=== Texto de lectura ===
Las normales rurales en el centenario de la Revolución
por Tanalís Padilla
Apartir de los años 60 del siglo pasado, desde los círculos oficiales, las normales rurales han sido calificadas una y otra vez como centros radicales. Nidos de comunistas”, “kínderes bolcheviques”, “semilleros de guerrilleros”, son algunos de los epítetos con los que se ha forjado la leyenda negra en torno a estas instituciones. A partir de esta caracterización se han justificado continuos ataques a escuelas que en su inicios fueron el eje central de la política educativa revolucionaria. En este año, que con tanto fervor se pretende celebrar el centenario de la Revolución, haría bien recordar algunos de sus principios.
===
Orden de trabajo
Responde según el texto sobre las normales rurales:
(a) ¿Desde qué época se ha calificado a las normales rurales como centros radicales en los círculos oficiales?
(b) ¿Qué tres epítetos se citan como parte de la leyenda negra en torno a estas instituciones?
(c) ¿Qué fueron estas escuelas en sus inicios?
=== Datos sin procesar ===
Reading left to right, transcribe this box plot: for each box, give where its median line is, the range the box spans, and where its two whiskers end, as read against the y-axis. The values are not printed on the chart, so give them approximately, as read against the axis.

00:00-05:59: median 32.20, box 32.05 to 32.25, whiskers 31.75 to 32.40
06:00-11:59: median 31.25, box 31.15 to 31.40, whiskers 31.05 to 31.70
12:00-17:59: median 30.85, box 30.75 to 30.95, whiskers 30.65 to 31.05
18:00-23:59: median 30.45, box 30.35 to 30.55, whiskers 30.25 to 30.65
===
=== Datos sin procesar ===
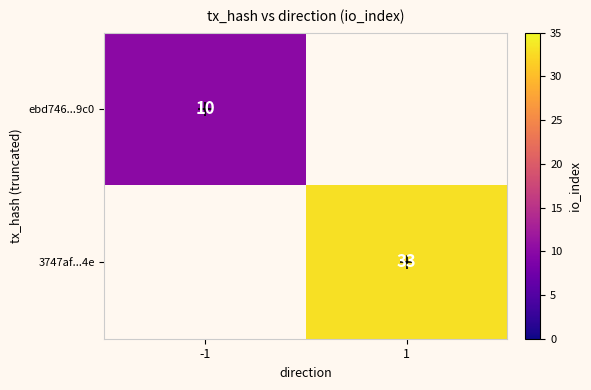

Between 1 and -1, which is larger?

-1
===
Tu respuesta
(a) A partir de los años 60 del siglo pasado.
(b) "Nidos de comunistas", "kínderes bolcheviques" y "semilleros de guerrilleros".
(c) El eje central de la política educativa revolucionaria.